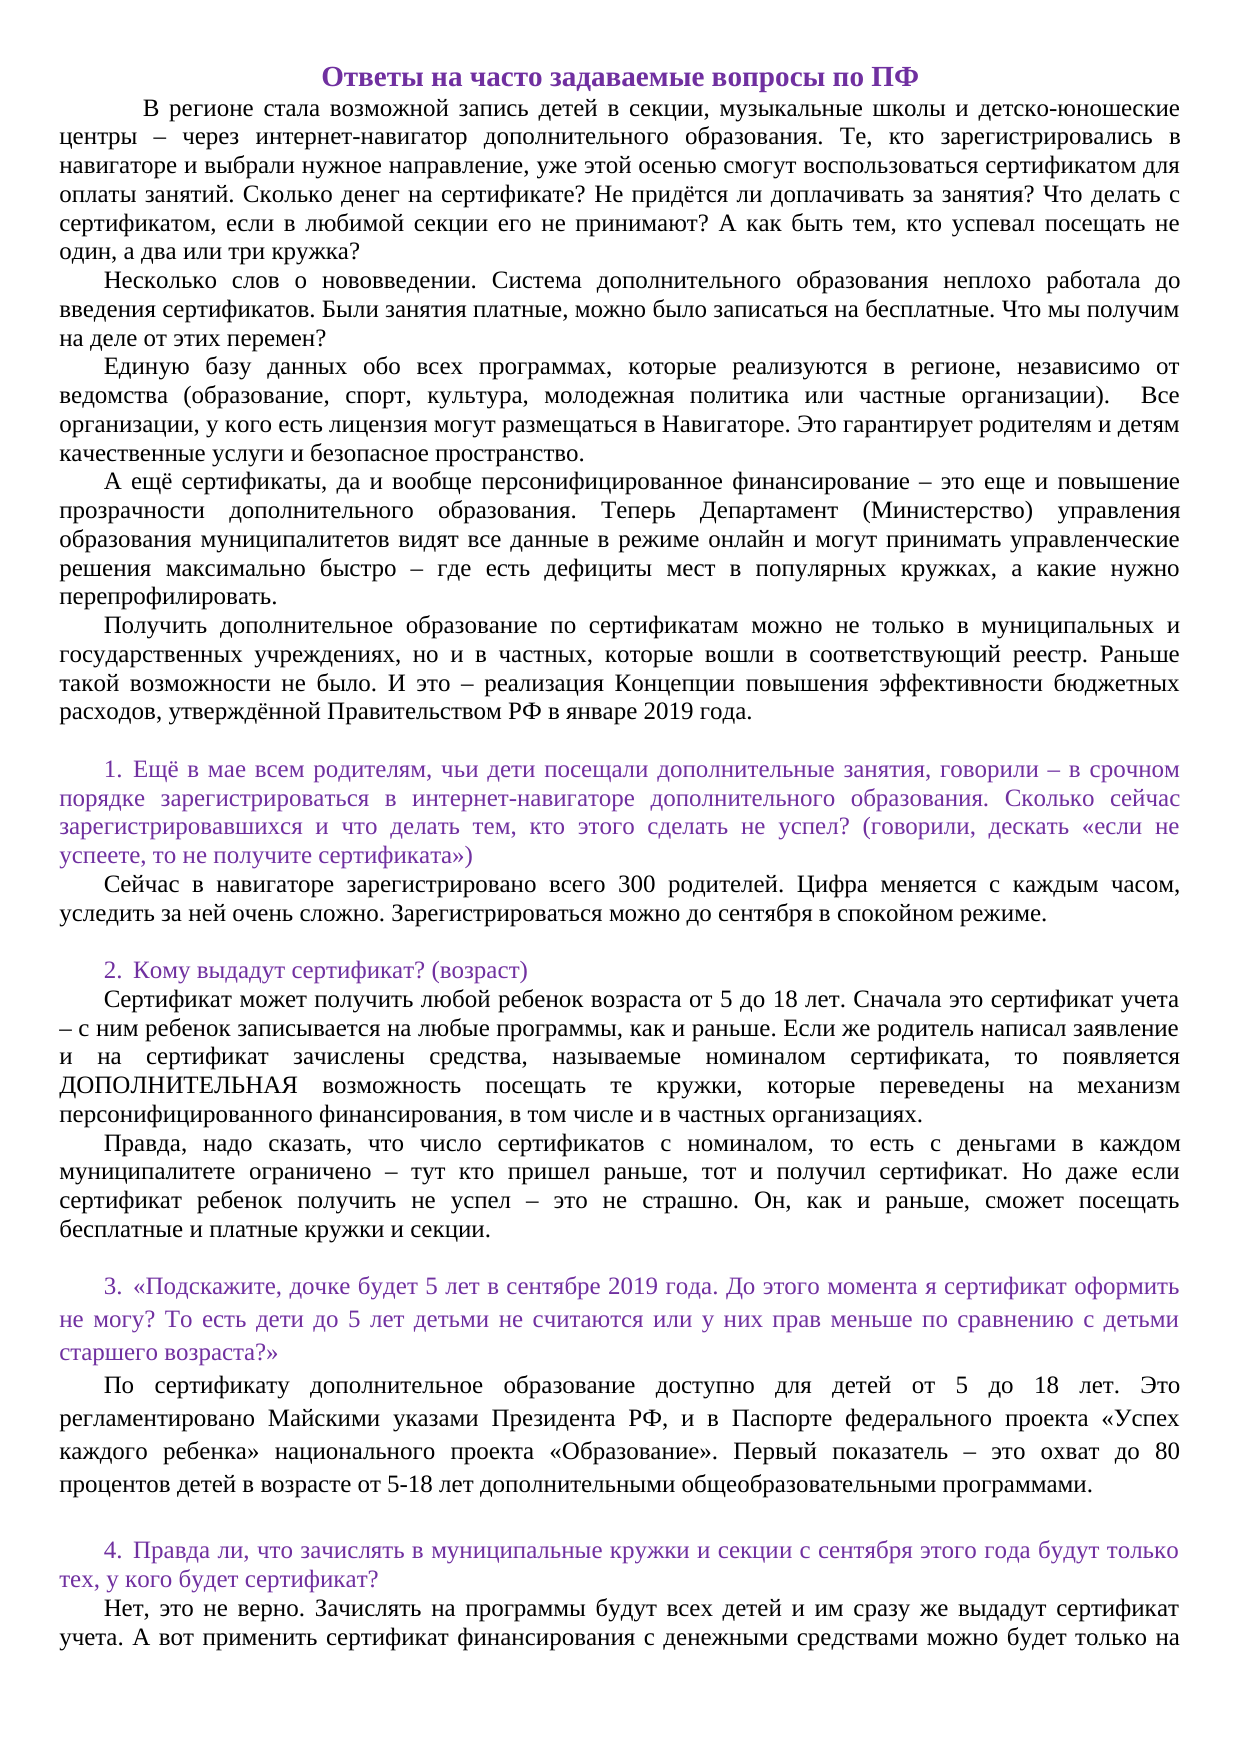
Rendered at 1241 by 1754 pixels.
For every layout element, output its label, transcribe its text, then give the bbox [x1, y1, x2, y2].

text Сертификат может получить любой ребенок возраста от 5 до 18 лет. Сначала это сертификат учета – с ним ребенок записывается на любые программы, как и раньше. Если же родитель написал заявление и на сертификат зачислены средства, называемые номиналом сертификата, то появляется ДОПОЛНИТЕЛЬНАЯ возможность посещать те кружки, которые переведены на механизм персонифицированного финансирования, в том числе и в частных организациях. [59, 984, 1181, 1128]
text Получить дополнительное образование по сертификатам можно не только в муниципальных и государственных учреждениях, но и в частных, которые вошли в соответствующий реестр. Раньше такой возможности не было. И это – реализация Концепции повышения эффективности бюджетных расходов, утверждённой Правительством РФ в январе 2019 года. [59, 610, 1181, 725]
text Единую базу данных обо всех программах, которые реализуются в регионе, независимо от ведомства (образование, спорт, культура, молодежная политика или частные организации). Все организации, у кого есть лицензия могут размещаться в Навигаторе. Это гарантирует родителям и детям качественные услуги и безопасное пространство. [59, 351, 1181, 466]
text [59, 1593, 1181, 1651]
text Несколько слов о нововведении. Система дополнительного образования неплохо работала до введения сертификатов. Были занятия платные, можно было записаться на бесплатные. Что мы получим на деле от этих перемен? [59, 265, 1181, 351]
text Правда, надо сказать, что число сертификатов с номиналом, то есть с деньгами в каждом муниципалитете ограничено – тут кто пришел раньше, тот и получил сертификат. Но даже если сертификат ребенок получить не успел – это не страшно. Он, как и раньше, сможет посещать бесплатные и платные кружки и секции. [59, 1128, 1181, 1243]
list Ещё в мае всем родителям, чьи дети посещали дополнительные занятия, говорили – в срочном порядке зарегистрироваться в интернет-навигаторе дополнительного образования. Сколько сейчас зарегистрировавшихся и что делать тем, кто этого сделать не успел? (говорили, дескать «если не успеете, то не получите сертификата») [59, 754, 1181, 869]
list Кому выдадут сертификат? (возраст) [59, 955, 1181, 984]
text В регионе стала возможной запись детей в секции, музыкальные школы и детско-юношеские центры – через интернет-навигатор дополнительного образования. Те, кто зарегистрировались в навигаторе и выбрали нужное направление, уже этой осенью смогут воспользоваться сертификатом для оплаты занятий. Сколько денег на сертификате? Не придётся ли доплачивать за занятия? Что делать с сертификатом, если в любимой секции его не принимают? А как быть тем, кто успевал посещать не один, а два или три кружка? [59, 93, 1181, 265]
text Сейчас в навигаторе зарегистрировано всего 300 родителей. Цифра меняется с каждым часом, уследить за ней очень сложно. Зарегистрироваться можно до сентября в спокойном режиме. [59, 869, 1181, 926]
text А ещё сертификаты, да и вообще персонифицированное финансирование – это еще и повышение прозрачности дополнительного образования. Теперь Департамент (Министерство) управления образования муниципалитетов видят все данные в режиме онлайн и могут принимать управленческие решения максимально быстро – где есть дефициты мест в популярных кружках, а какие нужно перепрофилировать. [59, 466, 1181, 610]
list Правда ли, что зачислять в муниципальные кружки и секции с сентября этого года будут только тех, у кого будет сертификат? [59, 1536, 1181, 1593]
list «Подскажите, дочке будет 5 лет в сентябре 2019 года. До этого момента я сертификат оформить не могу? То есть дети до 5 лет детьми не считаются или у них прав меньше по сравнению с детьми старшего возраста?» [59, 1271, 1181, 1366]
list По сертификату дополнительное образование доступно для детей от 5 до 18 лет. Это регламентировано Майскими указами Президента РФ, и в Паспорте федерального проекта «Успех каждого ребенка» национального проекта «Образование». Первый показатель – это охват до 80 процентов детей в возрасте от 5-18 лет дополнительными общеобразовательными программами. [59, 1370, 1181, 1498]
text Ответы на часто задаваемые вопросы по ПФ [59, 59, 1181, 93]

* * *

What to work on:
Without including any pictures, output all the entries above exactly.

Task response:
Rendered at 1241 by 1754 pixels.
For every layout element, output its label, transcribe its text, then give the bbox [x1, y1, x2, y2].

text Сертификат может получить любой ребенок возраста от 5 до 18 лет. Сначала это сертификат учета – с ним ребенок записывается на любые программы, как и раньше. Если же родитель написал заявление и на сертификат зачислены средства, называемые номиналом сертификата, то появляется ДОПОЛНИТЕЛЬНАЯ возможность посещать те кружки, которые переведены на механизм персонифицированного финансирования, в том числе и в частных организациях. [59, 984, 1181, 1128]
text Получить дополнительное образование по сертификатам можно не только в муниципальных и государственных учреждениях, но и в частных, которые вошли в соответствующий реестр. Раньше такой возможности не было. И это – реализация Концепции повышения эффективности бюджетных расходов, утверждённой Правительством РФ в январе 2019 года. [59, 610, 1181, 725]
text Единую базу данных обо всех программах, которые реализуются в регионе, независимо от ведомства (образование, спорт, культура, молодежная политика или частные организации). Все организации, у кого есть лицензия могут размещаться в Навигаторе. Это гарантирует родителям и детям качественные услуги и безопасное пространство. [59, 351, 1181, 466]
text [59, 1593, 1181, 1651]
text Несколько слов о нововведении. Система дополнительного образования неплохо работала до введения сертификатов. Были занятия платные, можно было записаться на бесплатные. Что мы получим на деле от этих перемен? [59, 265, 1181, 351]
text Правда, надо сказать, что число сертификатов с номиналом, то есть с деньгами в каждом муниципалитете ограничено – тут кто пришел раньше, тот и получил сертификат. Но даже если сертификат ребенок получить не успел – это не страшно. Он, как и раньше, сможет посещать бесплатные и платные кружки и секции. [59, 1128, 1181, 1243]
list Ещё в мае всем родителям, чьи дети посещали дополнительные занятия, говорили – в срочном порядке зарегистрироваться в интернет-навигаторе дополнительного образования. Сколько сейчас зарегистрировавшихся и что делать тем, кто этого сделать не успел? (говорили, дескать «если не успеете, то не получите сертификата») [59, 754, 1181, 869]
list Кому выдадут сертификат? (возраст) [59, 955, 1181, 984]
text В регионе стала возможной запись детей в секции, музыкальные школы и детско-юношеские центры – через интернет-навигатор дополнительного образования. Те, кто зарегистрировались в навигаторе и выбрали нужное направление, уже этой осенью смогут воспользоваться сертификатом для оплаты занятий. Сколько денег на сертификате? Не придётся ли доплачивать за занятия? Что делать с сертификатом, если в любимой секции его не принимают? А как быть тем, кто успевал посещать не один, а два или три кружка? [59, 93, 1181, 265]
text Сейчас в навигаторе зарегистрировано всего 300 родителей. Цифра меняется с каждым часом, уследить за ней очень сложно. Зарегистрироваться можно до сентября в спокойном режиме. [59, 869, 1181, 926]
text А ещё сертификаты, да и вообще персонифицированное финансирование – это еще и повышение прозрачности дополнительного образования. Теперь Департамент (Министерство) управления образования муниципалитетов видят все данные в режиме онлайн и могут принимать управленческие решения максимально быстро – где есть дефициты мест в популярных кружках, а какие нужно перепрофилировать. [59, 466, 1181, 610]
list Правда ли, что зачислять в муниципальные кружки и секции с сентября этого года будут только тех, у кого будет сертификат? [59, 1536, 1181, 1593]
list «Подскажите, дочке будет 5 лет в сентябре 2019 года. До этого момента я сертификат оформить не могу? То есть дети до 5 лет детьми не считаются или у них прав меньше по сравнению с детьми старшего возраста?» [59, 1271, 1181, 1366]
list По сертификату дополнительное образование доступно для детей от 5 до 18 лет. Это регламентировано Майскими указами Президента РФ, и в Паспорте федерального проекта «Успех каждого ребенка» национального проекта «Образование». Первый показатель – это охват до 80 процентов детей в возрасте от 5-18 лет дополнительными общеобразовательными программами. [59, 1370, 1181, 1498]
text Ответы на часто задаваемые вопросы по ПФ [59, 59, 1181, 93]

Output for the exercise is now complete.